RECORDS FOR THIS EXERCISE: Begin

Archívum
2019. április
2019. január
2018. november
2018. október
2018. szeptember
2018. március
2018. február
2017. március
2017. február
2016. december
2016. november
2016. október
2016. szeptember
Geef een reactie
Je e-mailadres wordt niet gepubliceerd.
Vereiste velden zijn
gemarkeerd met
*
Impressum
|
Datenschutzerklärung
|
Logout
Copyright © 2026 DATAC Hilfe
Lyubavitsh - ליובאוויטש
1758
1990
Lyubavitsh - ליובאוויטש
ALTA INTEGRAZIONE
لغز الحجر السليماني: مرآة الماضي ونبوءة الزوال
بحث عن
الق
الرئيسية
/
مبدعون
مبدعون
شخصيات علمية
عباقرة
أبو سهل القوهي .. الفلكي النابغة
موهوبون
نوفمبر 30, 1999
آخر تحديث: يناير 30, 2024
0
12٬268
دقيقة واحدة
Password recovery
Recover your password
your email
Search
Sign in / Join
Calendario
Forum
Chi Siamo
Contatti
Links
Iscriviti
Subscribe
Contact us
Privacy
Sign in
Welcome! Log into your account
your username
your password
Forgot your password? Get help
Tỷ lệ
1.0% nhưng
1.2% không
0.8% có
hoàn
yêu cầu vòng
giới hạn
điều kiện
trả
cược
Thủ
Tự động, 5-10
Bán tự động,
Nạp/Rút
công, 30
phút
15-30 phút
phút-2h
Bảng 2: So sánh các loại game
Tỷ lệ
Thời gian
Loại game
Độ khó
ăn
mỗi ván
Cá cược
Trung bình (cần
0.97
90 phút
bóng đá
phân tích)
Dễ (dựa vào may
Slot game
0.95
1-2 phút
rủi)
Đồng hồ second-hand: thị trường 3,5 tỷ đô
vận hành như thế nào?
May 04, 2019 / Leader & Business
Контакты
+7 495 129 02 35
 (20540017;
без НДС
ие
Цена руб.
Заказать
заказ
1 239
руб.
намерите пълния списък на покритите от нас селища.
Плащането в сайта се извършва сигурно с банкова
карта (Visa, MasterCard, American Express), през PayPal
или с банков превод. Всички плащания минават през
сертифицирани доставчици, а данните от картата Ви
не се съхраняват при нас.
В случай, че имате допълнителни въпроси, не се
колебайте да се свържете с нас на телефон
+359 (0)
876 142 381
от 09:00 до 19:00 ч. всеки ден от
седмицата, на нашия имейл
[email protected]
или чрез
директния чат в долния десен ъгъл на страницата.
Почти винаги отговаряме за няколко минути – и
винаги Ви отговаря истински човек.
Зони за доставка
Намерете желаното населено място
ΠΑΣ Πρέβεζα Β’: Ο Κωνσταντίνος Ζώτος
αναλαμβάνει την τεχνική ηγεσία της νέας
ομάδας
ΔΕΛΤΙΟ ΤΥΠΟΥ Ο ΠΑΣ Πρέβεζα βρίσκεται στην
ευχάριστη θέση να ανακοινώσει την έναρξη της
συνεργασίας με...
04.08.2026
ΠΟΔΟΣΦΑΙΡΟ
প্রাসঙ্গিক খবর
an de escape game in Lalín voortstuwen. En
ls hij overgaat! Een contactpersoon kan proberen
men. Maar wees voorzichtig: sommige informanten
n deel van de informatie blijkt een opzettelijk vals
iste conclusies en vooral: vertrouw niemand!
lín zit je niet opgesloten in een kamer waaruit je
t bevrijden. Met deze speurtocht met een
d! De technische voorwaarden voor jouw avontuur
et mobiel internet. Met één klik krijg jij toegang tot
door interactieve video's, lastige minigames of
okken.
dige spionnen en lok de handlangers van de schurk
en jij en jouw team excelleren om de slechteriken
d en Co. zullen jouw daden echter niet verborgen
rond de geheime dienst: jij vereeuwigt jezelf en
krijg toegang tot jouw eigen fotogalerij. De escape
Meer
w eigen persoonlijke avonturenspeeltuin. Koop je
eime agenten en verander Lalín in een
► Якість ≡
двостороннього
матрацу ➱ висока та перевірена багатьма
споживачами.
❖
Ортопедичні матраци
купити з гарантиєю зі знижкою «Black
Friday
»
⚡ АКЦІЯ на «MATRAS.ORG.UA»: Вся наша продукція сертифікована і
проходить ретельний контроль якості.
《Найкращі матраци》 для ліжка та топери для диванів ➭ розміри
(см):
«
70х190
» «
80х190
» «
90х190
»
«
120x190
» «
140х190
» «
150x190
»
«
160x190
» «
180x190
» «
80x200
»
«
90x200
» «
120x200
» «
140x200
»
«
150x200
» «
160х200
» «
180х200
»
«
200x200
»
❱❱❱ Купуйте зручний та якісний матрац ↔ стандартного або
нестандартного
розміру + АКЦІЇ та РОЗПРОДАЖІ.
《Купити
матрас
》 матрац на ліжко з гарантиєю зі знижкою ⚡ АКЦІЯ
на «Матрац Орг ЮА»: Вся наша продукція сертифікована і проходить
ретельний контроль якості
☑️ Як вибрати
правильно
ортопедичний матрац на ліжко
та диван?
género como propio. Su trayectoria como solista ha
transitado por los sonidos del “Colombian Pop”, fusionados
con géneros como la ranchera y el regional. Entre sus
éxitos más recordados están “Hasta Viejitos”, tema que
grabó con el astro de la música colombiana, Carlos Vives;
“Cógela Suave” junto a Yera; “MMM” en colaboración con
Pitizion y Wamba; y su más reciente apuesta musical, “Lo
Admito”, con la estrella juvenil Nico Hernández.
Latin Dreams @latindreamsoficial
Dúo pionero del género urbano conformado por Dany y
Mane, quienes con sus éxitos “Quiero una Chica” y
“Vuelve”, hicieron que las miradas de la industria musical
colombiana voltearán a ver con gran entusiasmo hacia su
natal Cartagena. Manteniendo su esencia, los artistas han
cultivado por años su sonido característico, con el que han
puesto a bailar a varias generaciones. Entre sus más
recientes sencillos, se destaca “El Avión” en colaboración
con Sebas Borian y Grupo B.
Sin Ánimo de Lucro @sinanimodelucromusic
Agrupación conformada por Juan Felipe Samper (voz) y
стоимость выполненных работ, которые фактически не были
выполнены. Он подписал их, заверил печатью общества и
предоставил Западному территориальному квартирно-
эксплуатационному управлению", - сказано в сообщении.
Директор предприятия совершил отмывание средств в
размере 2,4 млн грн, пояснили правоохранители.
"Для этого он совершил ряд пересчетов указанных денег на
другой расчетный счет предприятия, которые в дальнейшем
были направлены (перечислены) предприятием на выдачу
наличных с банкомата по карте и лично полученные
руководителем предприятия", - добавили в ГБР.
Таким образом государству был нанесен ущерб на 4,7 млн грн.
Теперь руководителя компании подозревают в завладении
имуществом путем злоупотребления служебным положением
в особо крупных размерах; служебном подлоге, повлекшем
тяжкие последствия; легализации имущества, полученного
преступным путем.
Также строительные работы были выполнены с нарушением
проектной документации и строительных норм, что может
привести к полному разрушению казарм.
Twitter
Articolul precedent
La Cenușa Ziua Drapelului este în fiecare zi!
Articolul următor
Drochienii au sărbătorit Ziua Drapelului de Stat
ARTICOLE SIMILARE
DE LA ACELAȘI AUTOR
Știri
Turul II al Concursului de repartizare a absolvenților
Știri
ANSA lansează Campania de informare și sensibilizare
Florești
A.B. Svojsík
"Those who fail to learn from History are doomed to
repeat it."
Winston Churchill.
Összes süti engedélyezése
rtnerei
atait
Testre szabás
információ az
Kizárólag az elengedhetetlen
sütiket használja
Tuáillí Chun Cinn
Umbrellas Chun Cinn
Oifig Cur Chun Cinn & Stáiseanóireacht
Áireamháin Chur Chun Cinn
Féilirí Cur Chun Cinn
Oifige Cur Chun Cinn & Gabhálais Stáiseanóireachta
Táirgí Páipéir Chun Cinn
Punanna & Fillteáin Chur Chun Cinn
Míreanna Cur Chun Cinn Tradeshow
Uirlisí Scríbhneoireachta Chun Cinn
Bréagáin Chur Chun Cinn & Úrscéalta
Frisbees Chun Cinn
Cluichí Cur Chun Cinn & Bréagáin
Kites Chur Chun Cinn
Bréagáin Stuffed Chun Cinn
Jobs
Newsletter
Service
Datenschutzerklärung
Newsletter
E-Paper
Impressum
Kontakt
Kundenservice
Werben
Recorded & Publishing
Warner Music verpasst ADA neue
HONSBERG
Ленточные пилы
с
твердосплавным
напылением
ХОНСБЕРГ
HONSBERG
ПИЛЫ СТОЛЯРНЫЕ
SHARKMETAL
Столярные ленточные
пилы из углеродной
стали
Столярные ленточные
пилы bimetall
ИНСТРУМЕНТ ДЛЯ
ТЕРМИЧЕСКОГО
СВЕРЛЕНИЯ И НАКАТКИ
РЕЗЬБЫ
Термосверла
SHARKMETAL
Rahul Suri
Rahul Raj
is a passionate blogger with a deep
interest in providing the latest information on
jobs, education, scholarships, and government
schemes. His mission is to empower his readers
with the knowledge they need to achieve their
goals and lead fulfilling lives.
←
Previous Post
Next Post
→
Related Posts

RECORDS FOR THIS EXERCISE: End

▶ **TRY IT**
Each line in the entries above, starting at the line with "седмицата, на нашия имейл" and ending at the line with "men. Maar wees", is to be printed exactly, and only those lines.

▶ **RESULT**
седмицата, на нашия имейл
[email protected]
или чрез
директния чат в долния десен ъгъл на страницата.
Почти винаги отговаряме за няколко минути – и
винаги Ви отговаря истински човек.
Зони за доставка
Намерете желаното населено място
ΠΑΣ Πρέβεζα Β’: Ο Κωνσταντίνος Ζώτος
αναλαμβάνει την τεχνική ηγεσία της νέας
ομάδας
ΔΕΛΤΙΟ ΤΥΠΟΥ Ο ΠΑΣ Πρέβεζα βρίσκεται στην
ευχάριστη θέση να ανακοινώσει την έναρξη της
συνεργασίας με...
04.08.2026
ΠΟΔΟΣΦΑΙΡΟ
প্রাসঙ্গিক খবর
an de escape game in Lalín voortstuwen. En
ls hij overgaat! Een contactpersoon kan proberen
men. Maar wees voorzichtig: sommige informanten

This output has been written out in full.